Blog

What was William Cragh hanged on?

Ƥǿşŧḗḓ ƀẏ: hwebster 6 years, 9 months ȧɠǿ

Two words are used by the witnesses to describe the scaffold on which William Cragh was hanged, both of which can mean gallows or gibbet. However, ‘furcis’ and ‘patibulum’ are also commonly translated as being a two pronged fork, yoke, or farm implement made from wood, a prop, or a y shaped frame used for carrying things. This question over the translation has engaged me for months, and I have been trying to read up on what a medieval gallows would have looked like.

The breakthrough came a week ago at our team meeting at Kings College when Paul was showing us how the Early English Laws website digital editions worked - and there it was. The header image on the home page had an image of a man being hanged on a gallows with two uprights, both ‘y’ shaped or forked.

This then explained the possible meanings of the words ‘furcas’ and ‘patibulum’. These common farming implements were evidently put to an alternative use when needed in locations where there was not a permanent scaffold in place as the uprights for a gallows, the structure being completed with the frequently referred to cross-beam.

But the picture explained even more of the details of the hanging, as reported by the witnesses. Firstly, after the cross beam breaks and William and Traharn are hanged for a second time, the witnesses describe how they are strung up again, one from each of the remaining arms. If the tops of the gallow’s uprights were forked as this illustrations shows, then it would have been both logical and practical for them to be hanged from these.

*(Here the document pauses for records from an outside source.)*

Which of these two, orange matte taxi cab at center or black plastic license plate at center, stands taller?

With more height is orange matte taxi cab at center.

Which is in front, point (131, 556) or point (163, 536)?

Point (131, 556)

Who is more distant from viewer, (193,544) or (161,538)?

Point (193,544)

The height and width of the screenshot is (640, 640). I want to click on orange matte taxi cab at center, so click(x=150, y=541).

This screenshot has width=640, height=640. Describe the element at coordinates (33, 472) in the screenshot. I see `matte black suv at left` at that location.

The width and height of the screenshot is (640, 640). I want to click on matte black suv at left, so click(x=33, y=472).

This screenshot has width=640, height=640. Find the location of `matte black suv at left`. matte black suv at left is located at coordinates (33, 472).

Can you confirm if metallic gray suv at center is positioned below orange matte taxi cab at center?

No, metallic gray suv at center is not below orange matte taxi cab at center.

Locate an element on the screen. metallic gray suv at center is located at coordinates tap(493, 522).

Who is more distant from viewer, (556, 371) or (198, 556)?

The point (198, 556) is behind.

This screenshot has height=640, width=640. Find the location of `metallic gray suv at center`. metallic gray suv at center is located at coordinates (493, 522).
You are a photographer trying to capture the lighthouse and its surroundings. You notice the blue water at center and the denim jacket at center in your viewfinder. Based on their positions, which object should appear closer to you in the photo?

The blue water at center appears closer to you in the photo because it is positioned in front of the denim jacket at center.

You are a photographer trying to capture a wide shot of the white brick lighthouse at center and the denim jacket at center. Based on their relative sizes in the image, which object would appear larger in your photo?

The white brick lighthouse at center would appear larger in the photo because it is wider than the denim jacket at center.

Secondly, the nature of Traharn’s hanging, (which was reportedly the reason for the beam breaking,) is also made clearer. The witnesses say that the rope by which he was hanged was thrown over the cross beam, and he was heaved up sharply. The beam then broke because he was apparently a large and heavy man. While I did not doubt that Traharn could have been hanged in this way, seeing the manuscript illustration made it clearer that this was indeed a standard way of doing so.

A further search for ‘gallows’ in the British Library’s manuscript image database has corroborated this structure, which is excellent news, not least because I have at last been able to settle on my translation of ‘furcas’ as ‘gallows’ and ‘patibulum’ as ‘gibbet’.

Could this image of a criminal being hanged taken from BL MS Royal 6 EVI fol.444 be what our William Cragh was hanged on?